Stored data entries
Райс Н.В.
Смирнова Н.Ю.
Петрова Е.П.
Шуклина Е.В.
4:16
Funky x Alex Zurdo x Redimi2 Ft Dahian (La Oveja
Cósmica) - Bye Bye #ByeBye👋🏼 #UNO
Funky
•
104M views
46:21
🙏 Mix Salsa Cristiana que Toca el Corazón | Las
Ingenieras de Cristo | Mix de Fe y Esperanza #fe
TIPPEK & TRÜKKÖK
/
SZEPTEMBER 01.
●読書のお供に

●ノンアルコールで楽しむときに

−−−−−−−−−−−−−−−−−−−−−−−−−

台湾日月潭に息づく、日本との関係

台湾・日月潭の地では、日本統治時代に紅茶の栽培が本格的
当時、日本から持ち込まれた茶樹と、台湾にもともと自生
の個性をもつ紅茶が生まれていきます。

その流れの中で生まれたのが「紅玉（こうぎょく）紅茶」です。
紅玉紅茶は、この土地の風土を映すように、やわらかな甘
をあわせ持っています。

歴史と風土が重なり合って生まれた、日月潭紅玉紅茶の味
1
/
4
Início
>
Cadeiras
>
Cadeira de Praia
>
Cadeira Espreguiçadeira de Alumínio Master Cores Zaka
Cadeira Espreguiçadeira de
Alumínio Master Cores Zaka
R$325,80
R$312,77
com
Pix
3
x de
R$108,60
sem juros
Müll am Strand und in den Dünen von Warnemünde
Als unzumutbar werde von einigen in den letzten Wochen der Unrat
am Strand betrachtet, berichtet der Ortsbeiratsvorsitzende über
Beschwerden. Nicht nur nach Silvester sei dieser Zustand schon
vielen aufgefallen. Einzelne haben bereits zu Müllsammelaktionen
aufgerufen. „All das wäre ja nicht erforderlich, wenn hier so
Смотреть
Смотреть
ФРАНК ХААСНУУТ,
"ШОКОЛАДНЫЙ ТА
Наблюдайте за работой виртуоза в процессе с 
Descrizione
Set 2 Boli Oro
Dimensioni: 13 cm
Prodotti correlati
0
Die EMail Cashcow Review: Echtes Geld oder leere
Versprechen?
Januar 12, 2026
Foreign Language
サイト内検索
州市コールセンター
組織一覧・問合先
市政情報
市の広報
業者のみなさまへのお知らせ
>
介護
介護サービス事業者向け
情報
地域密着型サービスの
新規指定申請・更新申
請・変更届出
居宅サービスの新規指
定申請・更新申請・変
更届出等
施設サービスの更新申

> [What is expected]: Your answer should hold exactly the lines from the one containing "Set 2 Boli Oro" through the end of the entries above, and nothing else.

> [Answer area]:
Set 2 Boli Oro
Dimensioni: 13 cm
Prodotti correlati
0
Die EMail Cashcow Review: Echtes Geld oder leere
Versprechen?
Januar 12, 2026
Foreign Language
サイト内検索
州市コールセンター
組織一覧・問合先
市政情報
市の広報
業者のみなさまへのお知らせ
>
介護
介護サービス事業者向け
情報
地域密着型サービスの
新規指定申請・更新申
請・変更届出
居宅サービスの新規指
定申請・更新申請・変
更届出等
施設サービスの更新申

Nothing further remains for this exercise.